Le bras droit du fleuve Congo

 

On s'intéressera dans un premier temps aux résultats de la simulation sur le bras droit du fleuve Congo. Sur ce domaine, la zone sensible se situe au niveau de la passe de Kinkabawa. Il convient de distinguer deux grandes périodes dans le cycle hydrologique du fleuve Congo : la saison des pluies et la saison sèche. C'est pourquoi nous avons procédé à deux simulations différentes :

- Une sur la période de faible débit, saison sèche (juillet)

- Une sur la période de crue saison des pluies en décembre.

La deuxième simulation à partir de décembre a été prolongée jusqu'en Mai, soit six mois d'écoulement.

Le pas de temps est choisi en fonction des conditions imposées. Pour le bras droit du fleuve Congo un pas de temps de 10 nous a semblé être adéquate au vue du nombre d'itérations réalisées sur chaque pas de temps (entre 3 et 7).

Nous avons imposé une période de couplage avec SISYPHE de 10, c'est à dire que SISYPHE a un pas de temps de 100. Tout les 10 pas de temps de TELEMAC2D, SISYPHE calcule et renvoie une nouvelle bathymétrie à TELEMAC2D qui continue son calcul sur cette nouvelle bathymétrie.

Comme nous avons considérées des périodes de l'année différentes, les conditions aux limites d'entrée possèdent des débits journaliers variables.

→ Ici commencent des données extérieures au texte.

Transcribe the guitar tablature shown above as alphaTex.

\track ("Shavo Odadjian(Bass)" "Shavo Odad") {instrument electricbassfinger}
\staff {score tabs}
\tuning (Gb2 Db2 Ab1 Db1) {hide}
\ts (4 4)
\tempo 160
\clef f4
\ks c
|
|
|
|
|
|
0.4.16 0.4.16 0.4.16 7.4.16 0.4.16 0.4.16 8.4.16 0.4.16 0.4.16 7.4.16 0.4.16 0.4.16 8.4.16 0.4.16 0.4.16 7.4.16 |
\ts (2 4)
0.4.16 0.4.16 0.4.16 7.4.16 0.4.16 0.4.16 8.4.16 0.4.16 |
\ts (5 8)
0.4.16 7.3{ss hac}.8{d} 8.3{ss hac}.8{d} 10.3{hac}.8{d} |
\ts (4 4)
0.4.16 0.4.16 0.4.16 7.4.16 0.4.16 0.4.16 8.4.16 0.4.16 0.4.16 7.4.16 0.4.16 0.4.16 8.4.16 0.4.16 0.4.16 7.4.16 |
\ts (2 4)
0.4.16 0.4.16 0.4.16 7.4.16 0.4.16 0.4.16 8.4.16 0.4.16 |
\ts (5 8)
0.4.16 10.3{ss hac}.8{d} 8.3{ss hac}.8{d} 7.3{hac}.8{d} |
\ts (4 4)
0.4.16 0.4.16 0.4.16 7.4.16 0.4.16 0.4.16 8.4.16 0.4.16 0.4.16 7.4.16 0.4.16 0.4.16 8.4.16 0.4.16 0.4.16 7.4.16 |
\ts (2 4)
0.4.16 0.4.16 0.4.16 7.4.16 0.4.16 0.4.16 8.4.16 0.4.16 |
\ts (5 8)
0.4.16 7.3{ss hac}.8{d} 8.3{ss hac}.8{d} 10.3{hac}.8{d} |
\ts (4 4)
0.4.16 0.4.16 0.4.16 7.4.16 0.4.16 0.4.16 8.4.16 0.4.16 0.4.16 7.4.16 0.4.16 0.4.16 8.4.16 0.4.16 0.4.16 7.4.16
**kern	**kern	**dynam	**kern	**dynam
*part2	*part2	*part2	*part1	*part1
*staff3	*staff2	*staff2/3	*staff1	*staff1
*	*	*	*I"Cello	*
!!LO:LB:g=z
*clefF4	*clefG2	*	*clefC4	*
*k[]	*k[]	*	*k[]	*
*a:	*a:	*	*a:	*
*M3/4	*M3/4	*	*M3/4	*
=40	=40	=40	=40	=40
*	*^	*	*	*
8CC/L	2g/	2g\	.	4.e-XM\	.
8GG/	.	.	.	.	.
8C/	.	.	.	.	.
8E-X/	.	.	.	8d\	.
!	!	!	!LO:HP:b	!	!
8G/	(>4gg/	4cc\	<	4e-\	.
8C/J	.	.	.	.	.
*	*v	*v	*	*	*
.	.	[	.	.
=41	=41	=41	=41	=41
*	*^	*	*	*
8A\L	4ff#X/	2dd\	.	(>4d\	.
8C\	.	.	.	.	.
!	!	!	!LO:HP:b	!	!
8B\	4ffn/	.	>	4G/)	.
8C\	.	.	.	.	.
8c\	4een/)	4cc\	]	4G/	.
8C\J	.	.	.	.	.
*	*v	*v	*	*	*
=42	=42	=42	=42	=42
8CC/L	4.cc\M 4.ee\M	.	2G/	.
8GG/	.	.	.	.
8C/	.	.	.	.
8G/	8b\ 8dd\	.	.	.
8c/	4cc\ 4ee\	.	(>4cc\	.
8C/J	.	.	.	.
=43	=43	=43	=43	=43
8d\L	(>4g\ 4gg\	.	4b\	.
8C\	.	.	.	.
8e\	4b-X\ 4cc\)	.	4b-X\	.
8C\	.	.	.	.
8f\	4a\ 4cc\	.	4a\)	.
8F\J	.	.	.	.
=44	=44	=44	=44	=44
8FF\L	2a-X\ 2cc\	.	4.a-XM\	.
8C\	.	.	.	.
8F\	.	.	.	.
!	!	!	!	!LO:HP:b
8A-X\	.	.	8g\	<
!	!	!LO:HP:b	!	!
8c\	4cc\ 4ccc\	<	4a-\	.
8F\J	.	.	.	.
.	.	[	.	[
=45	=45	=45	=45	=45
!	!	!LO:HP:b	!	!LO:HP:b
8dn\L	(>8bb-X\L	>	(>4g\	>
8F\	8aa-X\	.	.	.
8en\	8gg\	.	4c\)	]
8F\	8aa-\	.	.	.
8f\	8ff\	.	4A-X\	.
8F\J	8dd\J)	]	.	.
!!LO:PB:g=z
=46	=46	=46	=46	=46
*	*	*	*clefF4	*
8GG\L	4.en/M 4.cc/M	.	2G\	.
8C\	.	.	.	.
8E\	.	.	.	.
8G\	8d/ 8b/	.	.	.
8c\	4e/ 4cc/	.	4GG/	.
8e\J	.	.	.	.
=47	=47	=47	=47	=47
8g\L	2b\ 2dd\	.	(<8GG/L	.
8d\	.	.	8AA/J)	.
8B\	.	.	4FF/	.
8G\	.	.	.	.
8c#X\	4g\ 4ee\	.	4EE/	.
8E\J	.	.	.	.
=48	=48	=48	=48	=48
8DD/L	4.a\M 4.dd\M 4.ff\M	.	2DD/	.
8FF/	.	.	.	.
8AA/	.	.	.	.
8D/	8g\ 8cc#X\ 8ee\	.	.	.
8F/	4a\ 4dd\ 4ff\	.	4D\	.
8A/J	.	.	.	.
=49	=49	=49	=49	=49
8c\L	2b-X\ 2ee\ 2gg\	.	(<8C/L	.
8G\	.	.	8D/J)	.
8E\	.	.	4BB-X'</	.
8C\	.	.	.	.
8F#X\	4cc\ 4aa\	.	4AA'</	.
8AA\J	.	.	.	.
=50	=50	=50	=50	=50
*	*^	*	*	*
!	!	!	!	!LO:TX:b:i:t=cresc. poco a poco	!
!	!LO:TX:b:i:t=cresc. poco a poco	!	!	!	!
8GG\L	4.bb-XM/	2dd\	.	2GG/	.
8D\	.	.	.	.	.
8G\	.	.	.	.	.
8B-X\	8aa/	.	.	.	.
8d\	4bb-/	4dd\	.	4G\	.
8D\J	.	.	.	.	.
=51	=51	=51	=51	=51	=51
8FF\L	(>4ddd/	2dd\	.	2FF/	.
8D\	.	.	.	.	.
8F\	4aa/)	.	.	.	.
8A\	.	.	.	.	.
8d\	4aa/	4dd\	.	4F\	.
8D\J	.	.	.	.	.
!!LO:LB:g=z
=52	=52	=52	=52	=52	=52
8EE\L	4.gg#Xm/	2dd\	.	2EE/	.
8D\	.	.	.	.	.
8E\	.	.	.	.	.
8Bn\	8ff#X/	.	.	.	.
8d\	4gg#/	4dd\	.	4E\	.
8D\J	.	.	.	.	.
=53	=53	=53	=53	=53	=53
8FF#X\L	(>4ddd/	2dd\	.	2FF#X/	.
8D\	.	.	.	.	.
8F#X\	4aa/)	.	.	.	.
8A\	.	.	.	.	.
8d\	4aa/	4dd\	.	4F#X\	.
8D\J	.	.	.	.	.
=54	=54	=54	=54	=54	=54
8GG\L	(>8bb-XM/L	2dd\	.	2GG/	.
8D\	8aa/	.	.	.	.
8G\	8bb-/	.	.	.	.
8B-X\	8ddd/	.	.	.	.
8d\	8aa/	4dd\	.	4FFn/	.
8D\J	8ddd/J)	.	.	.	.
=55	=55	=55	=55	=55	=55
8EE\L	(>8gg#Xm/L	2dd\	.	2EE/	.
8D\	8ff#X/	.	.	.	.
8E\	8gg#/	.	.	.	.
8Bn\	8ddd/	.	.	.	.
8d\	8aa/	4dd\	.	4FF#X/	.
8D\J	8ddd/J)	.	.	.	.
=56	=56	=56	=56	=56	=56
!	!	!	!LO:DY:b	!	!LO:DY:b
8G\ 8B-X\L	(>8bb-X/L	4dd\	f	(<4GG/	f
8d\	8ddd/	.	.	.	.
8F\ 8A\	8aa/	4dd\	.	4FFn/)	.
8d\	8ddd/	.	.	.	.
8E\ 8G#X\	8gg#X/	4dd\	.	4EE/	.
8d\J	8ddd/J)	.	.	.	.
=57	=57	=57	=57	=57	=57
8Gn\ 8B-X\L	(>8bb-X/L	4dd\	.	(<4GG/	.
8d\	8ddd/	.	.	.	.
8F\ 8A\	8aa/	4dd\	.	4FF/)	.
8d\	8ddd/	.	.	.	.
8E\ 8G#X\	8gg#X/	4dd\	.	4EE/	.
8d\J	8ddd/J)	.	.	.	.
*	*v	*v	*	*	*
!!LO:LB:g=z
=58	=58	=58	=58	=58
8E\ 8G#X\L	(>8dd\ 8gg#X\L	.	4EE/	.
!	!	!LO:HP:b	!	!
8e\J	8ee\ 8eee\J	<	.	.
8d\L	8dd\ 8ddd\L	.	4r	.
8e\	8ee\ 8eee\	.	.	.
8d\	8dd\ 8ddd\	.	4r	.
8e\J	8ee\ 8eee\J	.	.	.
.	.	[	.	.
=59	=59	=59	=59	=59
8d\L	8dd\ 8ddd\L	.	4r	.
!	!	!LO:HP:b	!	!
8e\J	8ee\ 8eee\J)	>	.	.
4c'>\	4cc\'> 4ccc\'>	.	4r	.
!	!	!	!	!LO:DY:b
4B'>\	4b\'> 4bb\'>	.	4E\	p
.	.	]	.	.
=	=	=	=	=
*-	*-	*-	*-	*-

a. Les caractéristiques générales de l'écoulement

Dans cette première partie nous nous intérresserons seulement au tendance de certaines variables, ce qui ne dépend pas de la période étudiée. Sur la figure représentant la surface libre à t=0s on observe bien la condition initiale h=267m. De plus on note que les contours ne sont pas à une altitude constante, par l'apport des données fournies par le MNT.

  • La Surface libre

Surface libre à t=0s

Surface libre à t=58j, 7h et 12 min

Sur la figure représentant la surface libre au bout de 58,33 jours de simulations, on remarque l'apparition d'une pente. Elle s'échelonne entre 267 m et 265 m (côte imposée en sortie) sur à peu près 25 km. Cela donne une pente moyenne de 1e-4m par mètre ce qui correspond l'ordre de grandeur de la pente moyenne trouvée dans la littérature.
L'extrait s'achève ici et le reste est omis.